Dessert express “Douceur châtaigne–agrumes”
Pour 4 personnes :
- 200 g de crème de marrons
- 200 ml de crème liquide entière (30 % MG minimum)
- 2 oranges bio
- 1 citron jaune bio
- 40 g de sucre en poudre
- 4 petits biscuits secs (type sablés ou tuiles)
- Quelques éclats de marrons glacés ou de noisettes grillées (facultatif)
Préparation :
- Fouettez 200 ml de crème bien froide en chantilly souple. Incorporez délicatement 200 g de crème de marrons. Réservez au frais 30 minutes.
- Zestez finement 1 orange et 1 citron. Pressez le jus des 2 oranges et du citron. Faites chauffer le jus avec 40 g de sucre quelques minutes pour obtenir un sirop léger. Laissez refroidir.
- Au moment du service, dressez une quenelle ou une belle cuillerée de crème châtaigne au centre de l’assiette. Arrosez d’un filet de sirop agrumes. Ajoutez des zestes par-dessus.
- Émiettez un biscuit autour pour apporter du croquant.
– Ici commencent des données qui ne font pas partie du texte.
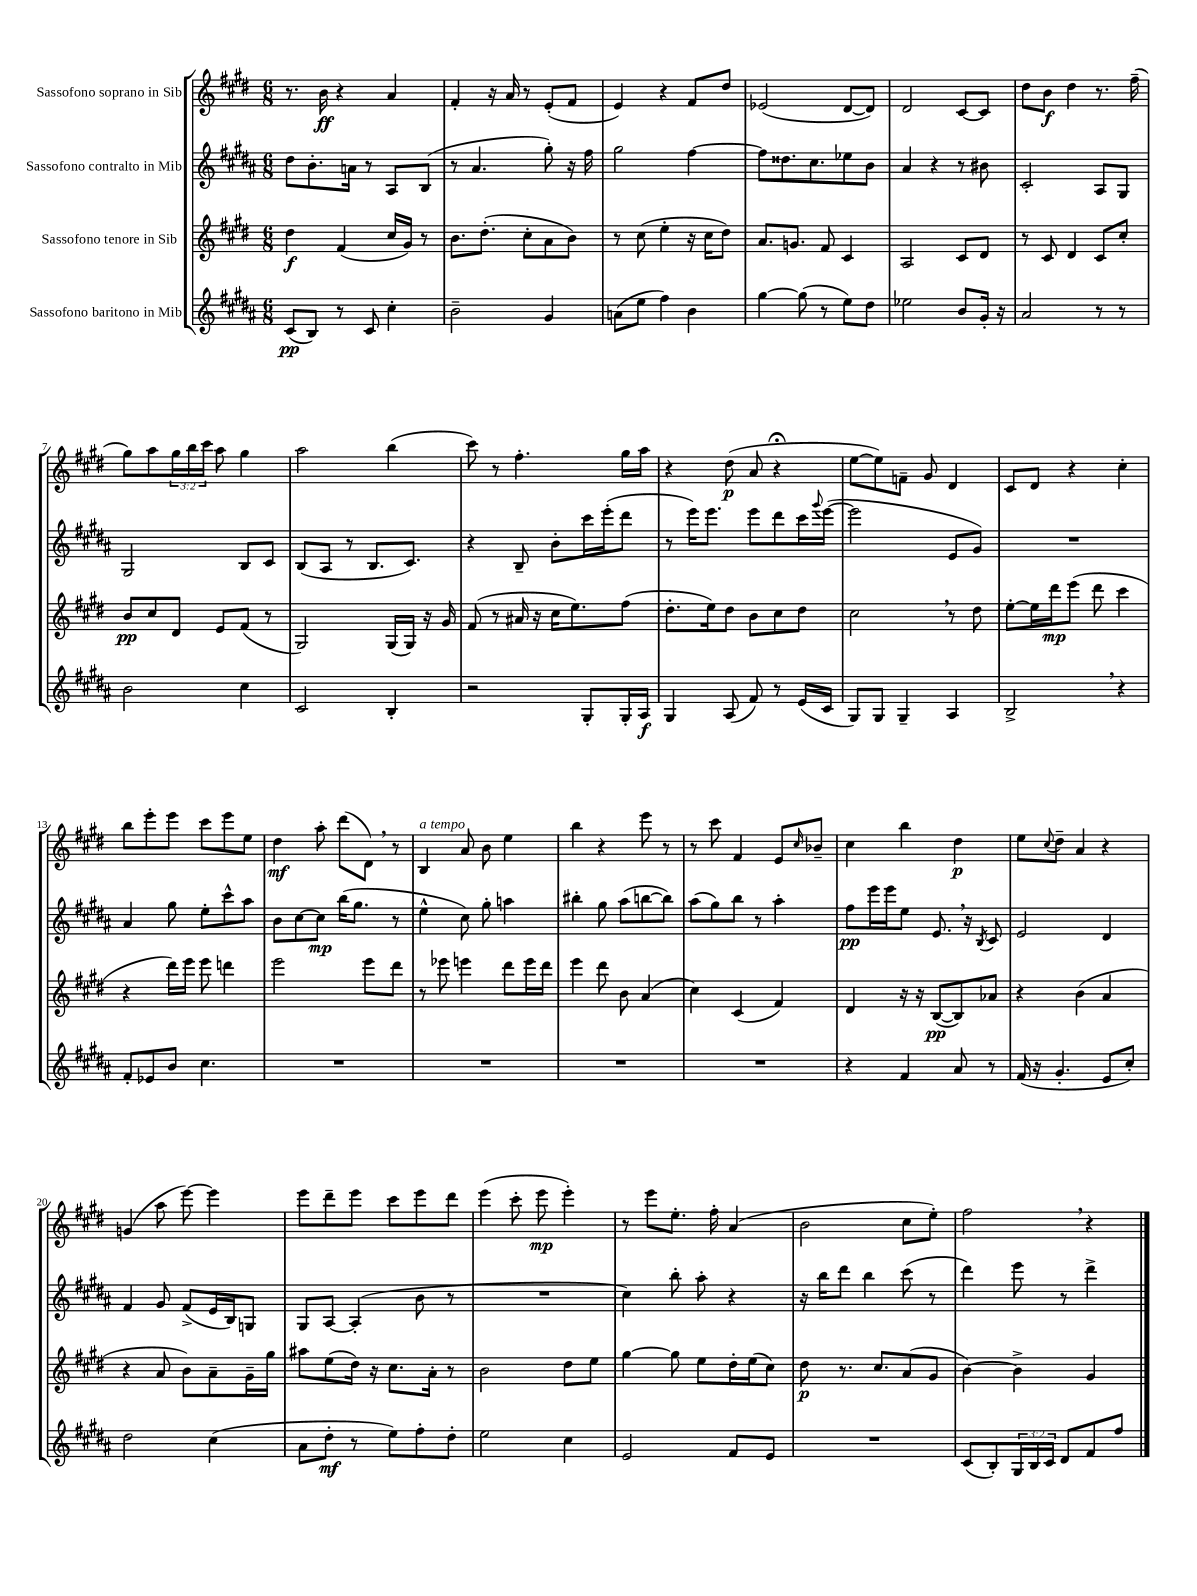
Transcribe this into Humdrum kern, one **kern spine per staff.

**kern	**kern	**kern	**kern
*staff4	*staff3	*staff2	*staff1
*clefG2	*clefG2	*clefG2	*clefG2
*k[f#c#g#d#a#]	*k[f#c#g#d#]	*k[f#c#g#d#a#]	*k[f#c#g#d#]
*M6/8	*M6/8	*M6/8	*M6/8
(8c#	4dd#	8dd#	8.r
8B)	.	8.b'	.
.	.	.	16b
8r	(4f#	.	4r
.	.	16a	.
8c#	.	8r	.
4cc#'	16cc#	8A#	4a
.	16g#)	.	.
.	8r	(8B	.
=	=	=	=
2b~	8.b	8r	4f#'
.	.	4.a#	.
.	(8.dd#'	.	.
.	.	.	16r
.	.	.	16a
.	8cc#'	.	8r
4g#	8a	8gg#')	(8e'
.	8b)	16r	8f#
.	.	16ff#	.
=	=	=	=
(8a	8r	2gg#	4e)
8ee	(8cc#	.	.
4ff#)	4ee'	.	4r
4b	16r	[4ff#	8f#
.	16cc#	.	.
.	8dd#)	.	8dd#
=	=	=	=
[4gg#	8.a	8ff#]	(2e-
.	.	8.dd##	.
.	8.g	.	.
(8gg#]	.	.	.
.	.	8.cc#	.
8r	8f#	.	.
8ee)	4c#	8ee-	[8d#
8dd#	.	8b	8d#])
=	=	=	=
2ee-	2A	4a#	2d#
.	.	4r	.
8b	8c#	8r	[8c#
16g#'	8d#	8b#	8c#]
16r	.	.	.
=	=	=	=
2a#	8r	2c#'	8dd#
.	8c#	.	8b
.	4d#	.	4dd#
8r	8c#	8A#	8.r
8r	8cc#'	8G#	.
.	.	.	(16ff#~
=	=	=	=
2b	8b	2G#	8gg#)
.	8cc#	.	8aa
.	8d#	.	24gg#
.	.	.	24bb
.	.	.	24ccc#
.	8e	.	8aa
4cc#	(8f#	8B	4gg#
.	8r	8c#	.
=	=	=	=
2c#	2G#)	(8B	2aa
.	.	8A#	.
.	.	8r	.
.	.	8.B	.
4B'	(16G#	.	(4bb
.	16G#)	8.c#)	.
.	16r	.	.
.	16g#	.	.
=	=	=	=
2r	(8f#	4r	8ccc#)
.	8r	.	8r
.	16a#	8B~	4.ff#'
.	16r	.	.
.	16cc#	8b'	.
.	8.ee)	.	.
8G#'	.	16ccc#	.
.	.	(16eee'	.
16G#'	(8ff#	8ddd#	16gg#
16A#	.	.	16aa
=	=	=	=
4G#	8.dd#'	8r	4r
.	.	16eee)	.
.	16ee)	8.eee	.
(8A#	8dd#	.	(8dd#
8f#)	8b	8eee	8a
8r	8cc#	8ddd#	4r;
(16e	8dd#	16ccc#	.
.	.	8qqggg#	.
16c#	.	([16eee	.
=	=	=	=
8G#)	2cc#	2eee]	[8ee
8G#	.	.	8ee])
4G#~	.	.	8f~
.	.	.	8g#
4A#	8r	8e	4d#
.	8dd#	8g#)	.
=	=	=	=
2B^	[8ee'	2.r	8c#
.	16ee]	.	8d#
.	16ddd#	.	.
.	(8eee	.	4r
.	8ddd#	.	.
4r	4ccc#	.	4cc#'
=	=	=	=
8f#'	4r	4a#	8bb
8e-	.	.	8eee'
8b	16ddd#)	8gg#	8eee
.	16eee	.	.
4.cc#	8eee	8ee'	8ccc#
.	4ddd	8ccc#^^	8eee
.	.	8aa#	8ee
=	=	=	=
2.r	2eee	8b	4dd#
.	.	[8cc#	.
.	.	8cc#]	8aa'
.	.	(16bb	(8ddd#
.	.	8.gg#	.
.	8eee	.	8d#)
.	8ddd#	8r	8r
=	=	=	=
2.r	8r	4ee^^	4B
.	8eee-	.	.
.	4eee	8cc#)	8a
.	.	8gg#'	8b
.	8ddd#	4aa	4ee
.	16eee	.	.
.	16ddd#	.	.
=	=	=	=
2.r	4eee	4bb#'	4bb
.	8ddd#	8gg#	4r
.	8b	(8aa#	.
.	(4a	[8bb	8eee
.	.	8bb])	8r
=	=	=	=
2.r	4cc#)	(8aa#	8r
.	.	8gg#)	8ccc#
.	(4c#	8bb	4f#
.	.	8r	.
.	4f#)	4aa#'	8e
.	.	.	16qqcc#
.	.	.	8b-~
=	=	=	=
4r	4d#	8ff#	4cc#
.	.	16eee	.
.	.	16eee	.
4f#	16r	8ee	4bb
.	16r	.	.
.	([8B	8.e	.
8a#	8B])	.	4dd#
.	.	16r	.
.	.	8qB	.
8r	8a-	8c#	.
=	=	=	=
(16f#	4r	2e	8ee
16r	.	.	.
.	.	.	8qqcc#
4.g#'	.	.	8dd#~
.	(4b	.	4a
8e	4a	4d#	4r
8cc#')	.	.	.
=	=	=	=
2dd#	4r	4f#	(4g
.	8a	8g#	8aa
.	8b)	(8f#^	[8eee)
(4cc#	8a~	16e	4eee]
.	.	16B)	.
.	16g#~	8G	.
.	16gg#	.	.
=	=	=	=
8a#	8aa#	8G#	8eee
8dd#'	(8ee	[8A#	8ddd#~
8r	16dd#)	(4A#']	8eee
.	16r	.	.
8ee)	8.cc#	.	8ccc#
8ff#'	.	8b	8eee
.	16a'	.	.
8dd#'	8r	8r	8ddd#
=	=	=	=
2ee	2b	2.r	(4eee
.	.	.	8ccc#'
.	.	.	8eee
4cc#	8dd#	.	4eee')
.	8ee	.	.
=	=	=	=
2e	[4gg#	4cc#)	8r
.	.	.	8eee
.	8gg#]	8bb'	8.ee'
.	8ee	8aa#'	.
.	.	.	16ff#'
8f#	16dd#'	4r	(4a
.	(16ee	.	.
8e	8cc#)	.	.
=	=	=	=
2.r	8dd#	16r	2b
.	.	16bb	.
.	8.r	8ddd#	.
.	.	4bb	.
.	8.cc#	.	.
.	(8a	(8ccc#	8cc#
.	8g#	8r	8ee')
=	=	=	=
(8c#	[4b)	4ddd#)	2ff#
8B')	.	.	.
24G#	4b^]	8eee	.
24B	.	.	.
24c#	.	.	.
8d#	.	8r	.
8f#	4g#	4ddd#^	4r
8ff#	.	.	.
==	==	==	==
*-	*-	*-	*-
Terminez avec quelques éclats de marrons glacés ou de noisettes si vous en avez.
Vous obtenez un dessert à l’assiette simple mais structuré : douceur de la châtaigne, acidité des agrumes, croquant du biscuit. Ce n’est pas un dessert de concours, mais c’est déjà une belle façon de regarder votre assiette comme un chef.
Pourquoi ce rendez-vous mérite de rester dans votre agenda
Le Championnat de France du Dessert 2026 à Lanas, ce n’est pas seulement une compétition. C’est un moment où l’on mesure le niveau incroyable de la pâtisserie française. On voit des jeunes se dépasser, des professionnels affirmer leur signature, des territoires se révéler.
Que vous soyez passionné de cuisine, simple gourmand ou acteur du tourisme en Ardèche, suivre ce genre d’événement donne des idées. Pour vos desserts à la maison, pour vos sorties au restaurant, ou même pour une future orientation professionnelle. Et puis, avouons-le, dans un monde parfois un peu rude, voir des gens se battre pour créer le plus beau dessert possible fait vraiment du bien.